Eventual consistency, while not a really serious issue with the average Facebook post, can be an issue in industries such as the finance industry. An interesting paper on what eventual really means, in a probabilistic sense, can be found here.


In case it's hard to read, green is transistors (DDD), dark blue is clock speed (MHz), light blue is power (Watts), and purple is performance/clock (ILP) rate. ILP is instruction level parallelism, and I believe DDD is Double Diffused Drain...?


The answer to the question in this slide is:

parallelism performance is more focused on latency than throughput. Although the dumb way of asking a 10-core processor to do the same at once will increase the throughput by a factor of 10 but not affect the latency, the ultimate goal of parallelism is to shorten the amount of time to finish a certain job, through better algorithms, work distribution and communications.


@choutiy: I'm not sure if I agree entirely. The four-core CPU in my laptop allows me to watch a video on YouTube, run MS Word, download from Netflix, and play a song in iTunes easily in parallel, but it doesn't reduce the time I get any of those things done in comparison to if I was running any one of those programs on its own on a single core processor.
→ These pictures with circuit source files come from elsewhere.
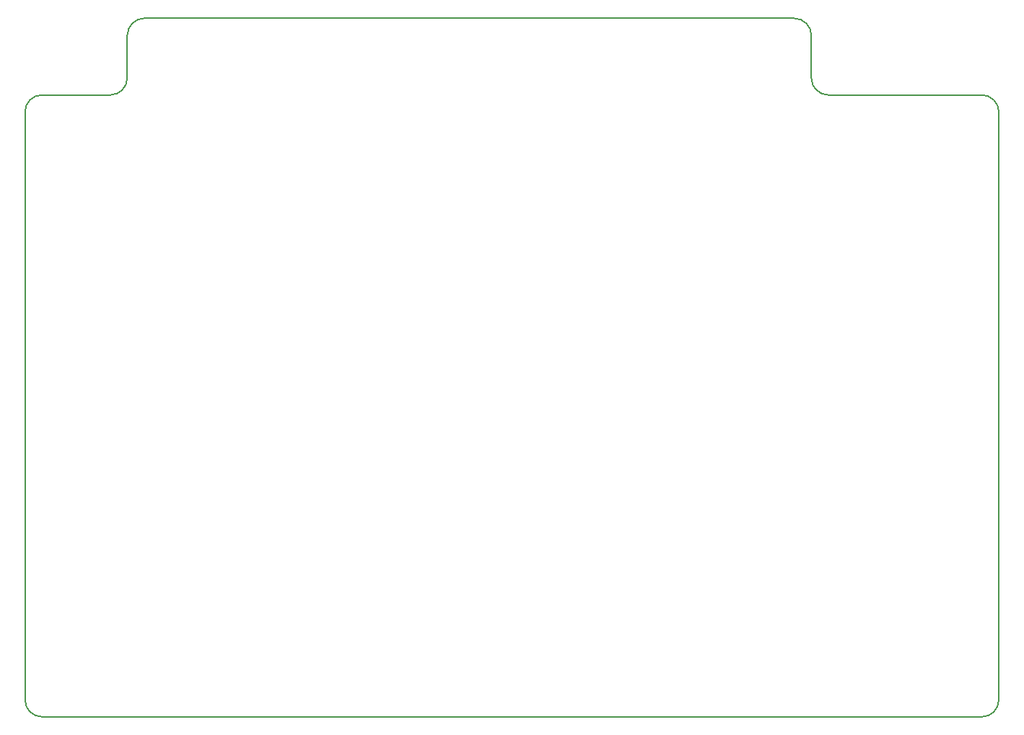
<source format=gm1>
G04 #@! TF.GenerationSoftware,KiCad,Pcbnew,(5.0.1-dev-70-gb7b125d83)*
G04 #@! TF.CreationDate,2019-02-27T23:36:49+01:00*
G04 #@! TF.ProjectId,vitamins_included,766974616D696E735F696E636C756465,rev?*
G04 #@! TF.SameCoordinates,Original*
G04 #@! TF.FileFunction,Profile,NP*
%FSLAX46Y46*%
G04 Gerber Fmt 4.6, Leading zero omitted, Abs format (unit mm)*
G04 Created by KiCad (PCBNEW (5.0.1-dev-70-gb7b125d83)) date 02/27/19 23:36:49*
%MOMM*%
%LPD*%
G01*
G04 APERTURE LIST*
%ADD10C,0.150000*%
G04 APERTURE END LIST*
D10*
X12000000Y-2000000D02*
G75*
G02X14000000Y0I2000000J0D01*
G01*
X92250000Y-7000000D02*
X92250000Y-2000000D01*
X12000000Y-7000000D02*
X12000000Y-2000000D01*
X90250000Y0D02*
X14000000Y0D01*
X0Y-80000000D02*
X0Y-11000000D01*
X12000000Y-7000000D02*
G75*
G02X10000000Y-9000000I-2000000J0D01*
G01*
X10000000Y-9000000D02*
X2000000Y-9000000D01*
X114250000Y-80000000D02*
X114250000Y-11000000D01*
X112250000Y-9000000D02*
X94250000Y-9000000D01*
X112250000Y-9000000D02*
G75*
G02X114250000Y-11000000I0J-2000000D01*
G01*
X2000000Y-82000000D02*
X112250000Y-82000000D01*
X2000000Y-82000000D02*
G75*
G02X0Y-80000000I0J2000000D01*
G01*
X114250000Y-80000000D02*
G75*
G02X112250000Y-82000000I-2000000J0D01*
G01*
X94250000Y-9000000D02*
G75*
G02X92250000Y-7000000I0J2000000D01*
G01*
X0Y-11000000D02*
G75*
G02X2000000Y-9000000I2000000J0D01*
G01*
X90250000Y0D02*
G75*
G02X92250000Y-2000000I0J-2000000D01*
G01*
M02*

</source>
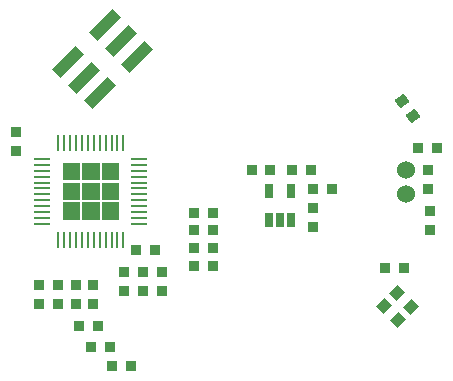
<source format=gbp>
G04*
G04 #@! TF.GenerationSoftware,Altium Limited,Altium Designer,20.0.7 (75)*
G04*
G04 Layer_Color=128*
%FSLAX44Y44*%
%MOMM*%
G71*
G01*
G75*
%ADD19R,0.9652X0.8636*%
%ADD21R,0.8636X0.9652*%
%ADD38C,1.5240*%
G04:AMPARAMS|DCode=96|XSize=2.8mm|YSize=1mm|CornerRadius=0mm|HoleSize=0mm|Usage=FLASHONLY|Rotation=45.000|XOffset=0mm|YOffset=0mm|HoleType=Round|Shape=Rectangle|*
%AMROTATEDRECTD96*
4,1,4,-0.6364,-1.3435,-1.3435,-0.6364,0.6364,1.3435,1.3435,0.6364,-0.6364,-1.3435,0.0*
%
%ADD96ROTATEDRECTD96*%

G04:AMPARAMS|DCode=97|XSize=0.8636mm|YSize=0.9652mm|CornerRadius=0mm|HoleSize=0mm|Usage=FLASHONLY|Rotation=135.000|XOffset=0mm|YOffset=0mm|HoleType=Round|Shape=Rectangle|*
%AMROTATEDRECTD97*
4,1,4,0.6466,0.0359,-0.0359,-0.6466,-0.6466,-0.0359,0.0359,0.6466,0.6466,0.0359,0.0*
%
%ADD97ROTATEDRECTD97*%

G04:AMPARAMS|DCode=98|XSize=0.8636mm|YSize=0.9652mm|CornerRadius=0mm|HoleSize=0mm|Usage=FLASHONLY|Rotation=125.000|XOffset=0mm|YOffset=0mm|HoleType=Round|Shape=Rectangle|*
%AMROTATEDRECTD98*
4,1,4,0.6430,-0.0769,-0.1477,-0.6305,-0.6430,0.0769,0.1477,0.6305,0.6430,-0.0769,0.0*
%
%ADD98ROTATEDRECTD98*%

%ADD99R,1.4732X0.2286*%
%ADD100R,0.2286X1.4732*%
%ADD102R,0.6500X1.2500*%
%ADD107R,0.0254X0.0254*%
G36*
X-97981Y29340D02*
X-112660D01*
Y44019D01*
X-97981D01*
Y29340D01*
D02*
G37*
G36*
X-114660D02*
X-129340D01*
Y44019D01*
X-114660D01*
Y29340D01*
D02*
G37*
G36*
X-131340D02*
X-146019D01*
Y44019D01*
X-131340D01*
Y29340D01*
D02*
G37*
G36*
X-97981Y12660D02*
X-112660D01*
Y27340D01*
X-97981D01*
Y12660D01*
D02*
G37*
G36*
X-114660D02*
X-129340D01*
Y27340D01*
X-114660D01*
Y12660D01*
D02*
G37*
G36*
X-131340D02*
X-146019D01*
Y27340D01*
X-131340D01*
Y12660D01*
D02*
G37*
G36*
X-97981Y-4019D02*
X-112660D01*
Y10660D01*
X-97981D01*
Y-4019D01*
D02*
G37*
G36*
X-114660D02*
X-129340D01*
Y10660D01*
X-114660D01*
Y-4019D01*
D02*
G37*
G36*
X-131340D02*
X-146019D01*
Y10660D01*
X-131340D01*
Y-4019D01*
D02*
G37*
D19*
X-185000Y70001D02*
D03*
Y53999D02*
D03*
X-135000Y-58999D02*
D03*
Y-75001D02*
D03*
X66000Y-10001D02*
D03*
Y6001D02*
D03*
X165000Y3001D02*
D03*
Y-13001D02*
D03*
X163000Y21999D02*
D03*
Y38001D02*
D03*
X-78000Y-47999D02*
D03*
Y-64001D02*
D03*
X-166000Y-58999D02*
D03*
Y-75001D02*
D03*
X-150000Y-58999D02*
D03*
Y-75001D02*
D03*
X-120000Y-58999D02*
D03*
Y-75001D02*
D03*
X-94000Y-64001D02*
D03*
Y-47999D02*
D03*
X-62000Y-47999D02*
D03*
Y-64001D02*
D03*
D21*
X126999Y-45000D02*
D03*
X143001Y-45000D02*
D03*
X-35000Y2000D02*
D03*
X-18998D02*
D03*
X-115999Y-94000D02*
D03*
X-132001D02*
D03*
X-105999Y-112000D02*
D03*
X-122001D02*
D03*
X-87999Y-128000D02*
D03*
X-104001D02*
D03*
X-35000Y-13000D02*
D03*
X-18998D02*
D03*
X-18999Y-43000D02*
D03*
X-35001D02*
D03*
X-67999Y-30000D02*
D03*
X-84001D02*
D03*
X-18998Y-28000D02*
D03*
X-35000D02*
D03*
X171001Y57000D02*
D03*
X154999D02*
D03*
X64000Y38000D02*
D03*
X47998D02*
D03*
X65999Y22000D02*
D03*
X82001D02*
D03*
X30001Y38000D02*
D03*
X13999D02*
D03*
D38*
X145000Y38000D02*
D03*
Y18000D02*
D03*
D96*
X-109879Y160991D02*
D03*
X-140991Y129879D02*
D03*
X-96444Y147556D02*
D03*
X-127556Y116444D02*
D03*
X-83009Y134121D02*
D03*
X-114121Y103009D02*
D03*
D97*
X137658Y-88658D02*
D03*
X126343Y-77342D02*
D03*
X137343Y-66342D02*
D03*
X148657Y-77658D02*
D03*
D98*
X141411Y96554D02*
D03*
X150589Y83446D02*
D03*
D99*
X-163148Y-7500D02*
D03*
Y-2500D02*
D03*
Y2500D02*
D03*
Y7500D02*
D03*
Y12500D02*
D03*
Y17500D02*
D03*
Y22500D02*
D03*
Y27500D02*
D03*
Y32500D02*
D03*
Y37500D02*
D03*
Y42500D02*
D03*
Y47500D02*
D03*
X-80852D02*
D03*
Y42500D02*
D03*
Y37500D02*
D03*
Y32500D02*
D03*
Y27500D02*
D03*
Y22500D02*
D03*
Y17500D02*
D03*
Y12500D02*
D03*
Y7500D02*
D03*
Y2500D02*
D03*
Y-2500D02*
D03*
Y-7500D02*
D03*
D100*
X-149500Y61148D02*
D03*
X-144500D02*
D03*
X-139500D02*
D03*
X-134500D02*
D03*
X-129500D02*
D03*
X-124500D02*
D03*
X-119500D02*
D03*
X-114500D02*
D03*
X-109500D02*
D03*
X-104500D02*
D03*
X-99500D02*
D03*
X-94500D02*
D03*
Y-21148D02*
D03*
X-99500D02*
D03*
X-104500D02*
D03*
X-109500D02*
D03*
X-114500D02*
D03*
X-119500D02*
D03*
X-124500D02*
D03*
X-129500D02*
D03*
X-134500D02*
D03*
X-139500D02*
D03*
X-144500D02*
D03*
X-149500D02*
D03*
D102*
X47400Y-4500D02*
D03*
X38000D02*
D03*
X28600D02*
D03*
Y20500D02*
D03*
X47400D02*
D03*
D107*
X-122000Y20000D02*
D03*
M02*

</source>
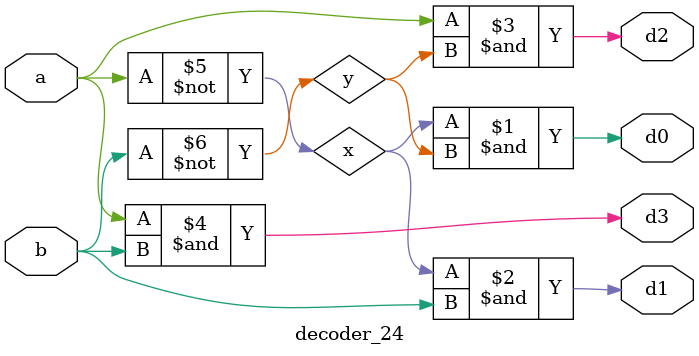
<source format=v>
module decoder_24(
	input a,
	input b,
	output d0,
	output d1,
	output d2,
	output d3
);

wire x,y;

not n0(x,a);
not n1(y,b);

and a0(d0,x,y);
and a1(d1,x,b);
and a2(d2,a,y);
and a3(d3,a,b);

endmodule


</source>
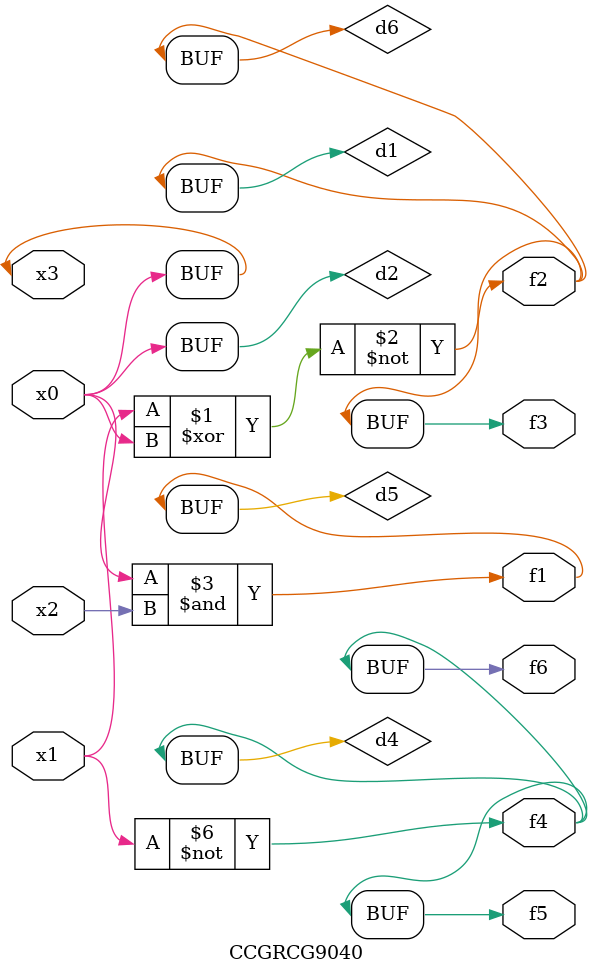
<source format=v>
module CCGRCG9040(
	input x0, x1, x2, x3,
	output f1, f2, f3, f4, f5, f6
);

	wire d1, d2, d3, d4, d5, d6;

	xnor (d1, x1, x3);
	buf (d2, x0, x3);
	nand (d3, x0, x2);
	not (d4, x1);
	nand (d5, d3);
	or (d6, d1);
	assign f1 = d5;
	assign f2 = d6;
	assign f3 = d6;
	assign f4 = d4;
	assign f5 = d4;
	assign f6 = d4;
endmodule

</source>
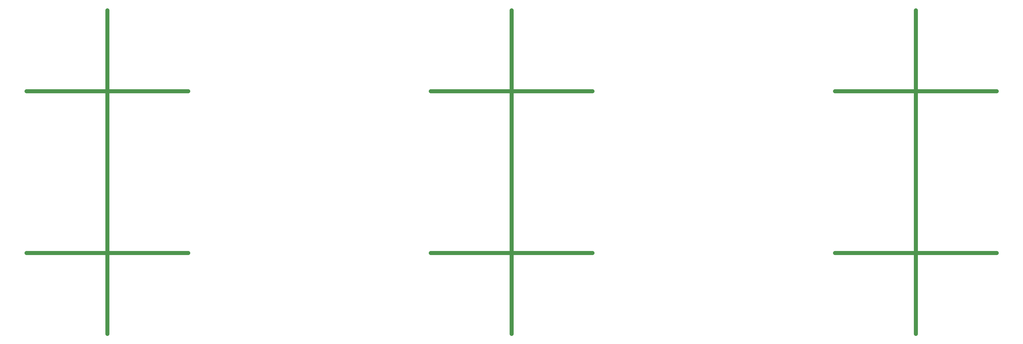
<source format=gbr>
G04 Test step and repeat 1*
G04 Repeat a crosshair 3 times in the x direction and 2 times in the Y *
G04 Handcoded by Julian Lamb *
%MOIN*%
%FSLAX23Y23*%
%SRX3Y2I5.0J2*%
%ADD10C,0.050*%

G04 Draw crosshairs *
X-1000Y0D02*
G54D10*
X1000Y0D01*
X0Y-1000D02*
G54D10*
X0Y1000D01*

M02*

</source>
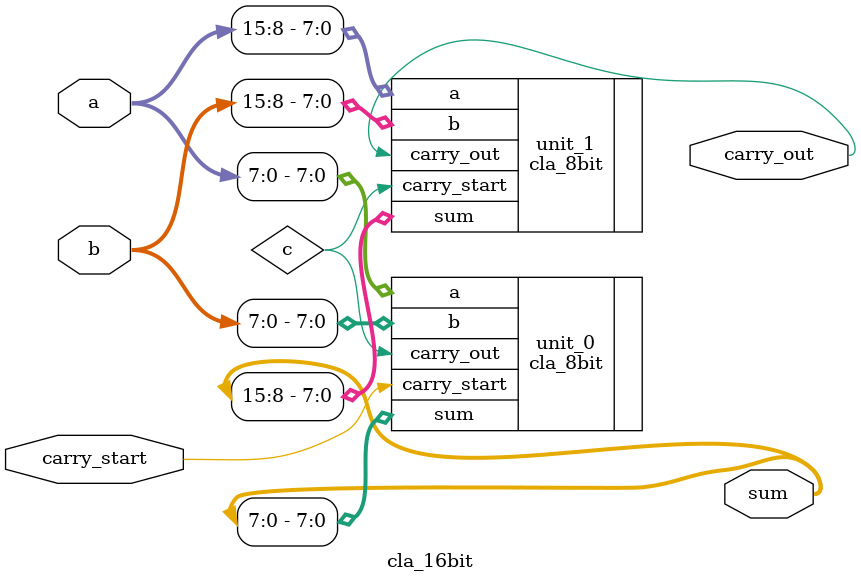
<source format=v>
module cla_16bit(carry_start, a, b, sum, carry_out);
    input carry_start;
    input [15:0] a;
    input [15:0] b;
    output [15:0] sum;
    output carry_out;

    wire c;

    cla_8bit unit_0(
        .carry_start(carry_start),
        .a(a[7:0]),
        .b(b[7:0]),
        .sum(sum[7:0]),
        .carry_out(c)
    );

    cla_8bit unit_1(
        .carry_start(c),
        .a(a[15:8]),
        .b(b[15:8]),
        .sum(sum[15:8]),
        .carry_out(carry_out)
    );
endmodule
</source>
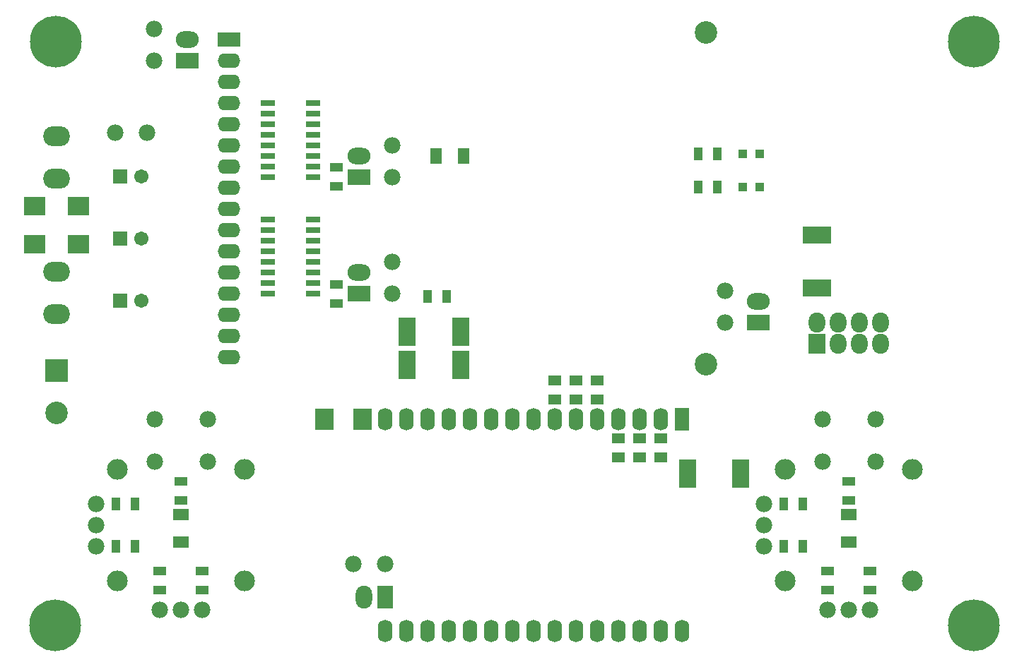
<source format=gbs>
G04*
G04 #@! TF.GenerationSoftware,Altium Limited,Altium Designer,18.0.7 (293)*
G04*
G04 Layer_Color=16711935*
%FSLAX25Y25*%
%MOIN*%
G70*
G01*
G75*
%ADD10R,0.07887X0.13792*%
%ADD11R,0.13792X0.07887*%
%ADD12R,0.07300X0.05800*%
%ADD13R,0.05800X0.07300*%
%ADD14R,0.05894X0.04331*%
%ADD15R,0.04331X0.05894*%
%ADD16R,0.09855X0.08800*%
%ADD17R,0.04331X0.04331*%
%ADD18R,0.08800X0.09855*%
%ADD19R,0.06300X0.04737*%
%ADD20R,0.06902X0.03162*%
%ADD21C,0.10642*%
%ADD22O,0.10642X0.06942*%
%ADD23R,0.10642X0.06942*%
%ADD24R,0.06942X0.10642*%
%ADD25O,0.06942X0.10642*%
%ADD26R,0.06706X0.06706*%
%ADD27C,0.06706*%
%ADD28C,0.07800*%
%ADD29R,0.07887X0.09461*%
%ADD30O,0.07887X0.09461*%
%ADD31R,0.10800X0.07800*%
%ADD32O,0.10800X0.07800*%
%ADD33R,0.07800X0.10800*%
%ADD34O,0.07800X0.10800*%
%ADD35R,0.10642X0.10642*%
%ADD36O,0.12611X0.09461*%
%ADD37C,0.24422*%
%ADD38C,0.09800*%
D10*
X185381Y142565D02*
D03*
X210577D02*
D03*
X185381Y158313D02*
D03*
X210577D02*
D03*
X317527Y91468D02*
D03*
X342724D02*
D03*
D11*
X378498Y178915D02*
D03*
Y204112D02*
D03*
D12*
X393701Y58929D02*
D03*
Y71929D02*
D03*
X78740Y58929D02*
D03*
Y71929D02*
D03*
D13*
X198898Y241364D02*
D03*
X211898D02*
D03*
D14*
X151772Y235864D02*
D03*
Y226864D02*
D03*
Y180746D02*
D03*
Y171746D02*
D03*
X393701Y78650D02*
D03*
Y87650D02*
D03*
X403701Y36209D02*
D03*
Y45209D02*
D03*
X383701Y36209D02*
D03*
Y45209D02*
D03*
X78740Y78650D02*
D03*
Y87650D02*
D03*
X88740Y36209D02*
D03*
Y45209D02*
D03*
X68740Y36209D02*
D03*
Y45209D02*
D03*
D15*
X203898Y174975D02*
D03*
X194898D02*
D03*
X322666Y226654D02*
D03*
X331665D02*
D03*
X322666Y242402D02*
D03*
X331665D02*
D03*
X362981Y76929D02*
D03*
X371981D02*
D03*
X362981Y56929D02*
D03*
X371981D02*
D03*
X48020D02*
D03*
X57020D02*
D03*
X48020Y76929D02*
D03*
X57020D02*
D03*
D16*
X9694Y199561D02*
D03*
Y217561D02*
D03*
X30094Y199561D02*
D03*
Y217561D02*
D03*
D17*
X343742Y242402D02*
D03*
X351616D02*
D03*
X343742Y226654D02*
D03*
X351616D02*
D03*
D18*
X164381Y117092D02*
D03*
X146381D02*
D03*
D19*
X305066Y98812D02*
D03*
Y107812D02*
D03*
X255066Y135371D02*
D03*
Y126371D02*
D03*
X295066Y98812D02*
D03*
Y107812D02*
D03*
X285066Y98812D02*
D03*
Y107812D02*
D03*
X265066Y135371D02*
D03*
Y126371D02*
D03*
X275066Y135371D02*
D03*
Y126371D02*
D03*
D20*
X119685Y231364D02*
D03*
Y236364D02*
D03*
Y241364D02*
D03*
Y246364D02*
D03*
Y251364D02*
D03*
Y256364D02*
D03*
Y261364D02*
D03*
X140945Y241364D02*
D03*
Y246364D02*
D03*
Y251364D02*
D03*
Y256364D02*
D03*
Y261364D02*
D03*
Y266364D02*
D03*
X119685D02*
D03*
X140945Y236364D02*
D03*
Y231364D02*
D03*
X119685Y176246D02*
D03*
Y181246D02*
D03*
Y186246D02*
D03*
Y191246D02*
D03*
Y196246D02*
D03*
Y201246D02*
D03*
Y206246D02*
D03*
X140945Y186246D02*
D03*
Y191246D02*
D03*
Y196246D02*
D03*
Y201246D02*
D03*
Y206246D02*
D03*
Y211246D02*
D03*
X119685D02*
D03*
X140945Y181246D02*
D03*
Y176246D02*
D03*
D21*
X326181Y299651D02*
D03*
Y142958D02*
D03*
X19894Y119921D02*
D03*
D22*
X101378Y186305D02*
D03*
Y206305D02*
D03*
Y226305D02*
D03*
Y246305D02*
D03*
Y266305D02*
D03*
Y276305D02*
D03*
Y286305D02*
D03*
Y256305D02*
D03*
Y236305D02*
D03*
Y216305D02*
D03*
Y196305D02*
D03*
Y176305D02*
D03*
Y166305D02*
D03*
Y146305D02*
D03*
Y156305D02*
D03*
D23*
Y296305D02*
D03*
D24*
X315066Y117092D02*
D03*
D25*
X305066D02*
D03*
X295066D02*
D03*
X285066D02*
D03*
X275066D02*
D03*
X265066D02*
D03*
X255066D02*
D03*
X245066D02*
D03*
X235066D02*
D03*
X225066D02*
D03*
X215066D02*
D03*
X205066D02*
D03*
X195066D02*
D03*
X185066D02*
D03*
X175066D02*
D03*
X315066Y17091D02*
D03*
X305066D02*
D03*
X295066D02*
D03*
X285066D02*
D03*
X275066D02*
D03*
X265066D02*
D03*
X255066D02*
D03*
X245066D02*
D03*
X235066D02*
D03*
X225066D02*
D03*
X215066D02*
D03*
X205066D02*
D03*
X195066D02*
D03*
X185066D02*
D03*
X175066D02*
D03*
D26*
X50012Y173113D02*
D03*
Y202313D02*
D03*
Y231513D02*
D03*
D27*
X59854Y173113D02*
D03*
Y202313D02*
D03*
Y231513D02*
D03*
D28*
X62433Y252411D02*
D03*
X47433D02*
D03*
X178347Y246364D02*
D03*
Y231364D02*
D03*
Y191246D02*
D03*
Y176246D02*
D03*
X65945Y301305D02*
D03*
Y286305D02*
D03*
X335191Y177598D02*
D03*
Y162598D02*
D03*
X160066Y48588D02*
D03*
X175066D02*
D03*
X381201Y116929D02*
D03*
X406201D02*
D03*
X381201Y96929D02*
D03*
X406201D02*
D03*
X383701Y26929D02*
D03*
X393701D02*
D03*
X403701D02*
D03*
X353701Y76929D02*
D03*
Y66929D02*
D03*
Y56929D02*
D03*
X66240Y116929D02*
D03*
X91240D02*
D03*
X66240Y96929D02*
D03*
X91240D02*
D03*
X68740Y26929D02*
D03*
X78740D02*
D03*
X88740D02*
D03*
X38740Y76929D02*
D03*
Y66929D02*
D03*
Y56929D02*
D03*
D29*
X378498Y152598D02*
D03*
D30*
Y162598D02*
D03*
X388498Y152598D02*
D03*
Y162598D02*
D03*
X398498Y152598D02*
D03*
Y162598D02*
D03*
X408498Y152598D02*
D03*
Y162598D02*
D03*
D31*
X162598Y231364D02*
D03*
Y176246D02*
D03*
X350939Y162598D02*
D03*
X81693Y286305D02*
D03*
D32*
X162598Y241364D02*
D03*
Y186246D02*
D03*
X350939Y172598D02*
D03*
X81693Y296305D02*
D03*
D33*
X175066Y32840D02*
D03*
D34*
X165066D02*
D03*
D35*
X19894Y139921D02*
D03*
D36*
Y230624D02*
D03*
Y250624D02*
D03*
Y186598D02*
D03*
Y166598D02*
D03*
D37*
X19211Y19685D02*
D03*
X452756D02*
D03*
Y295276D02*
D03*
X19685D02*
D03*
D38*
X363701Y93179D02*
D03*
Y40679D02*
D03*
X423701D02*
D03*
Y93179D02*
D03*
X48740D02*
D03*
Y40679D02*
D03*
X108740D02*
D03*
Y93179D02*
D03*
M02*

</source>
While its true that a single task with ample sub-task parallelism may complete faster on a parallel machine, parallel execution of many tasks at once can actually slow down the time to task any one of those tasks.


Because the machine has 4 cores, the first obvious attempt was to make 4 tasks and launch them. Due to work load imbalance though (specifically, tasks near the middle of the image were larger), it is actually more advantageous to create far more than 4 tasks to be dynamically assigned to the 4 cores, or statically assign tasks with more balanced loads per core, such as outermost to innermost chunks, or divide the image differently such as making the tasks near the middle of the image cover fewer rows.


Work queues can suffer from poor performance under certain circumstances. For example, they do not scale very well due to contention, as each request from the queue must be handled atomically. Also, if the tasks are very small (e.g. arithmetic operations), the overhead from constantly querying the work queue could exceed the performance gains from doing the dynamic assignment.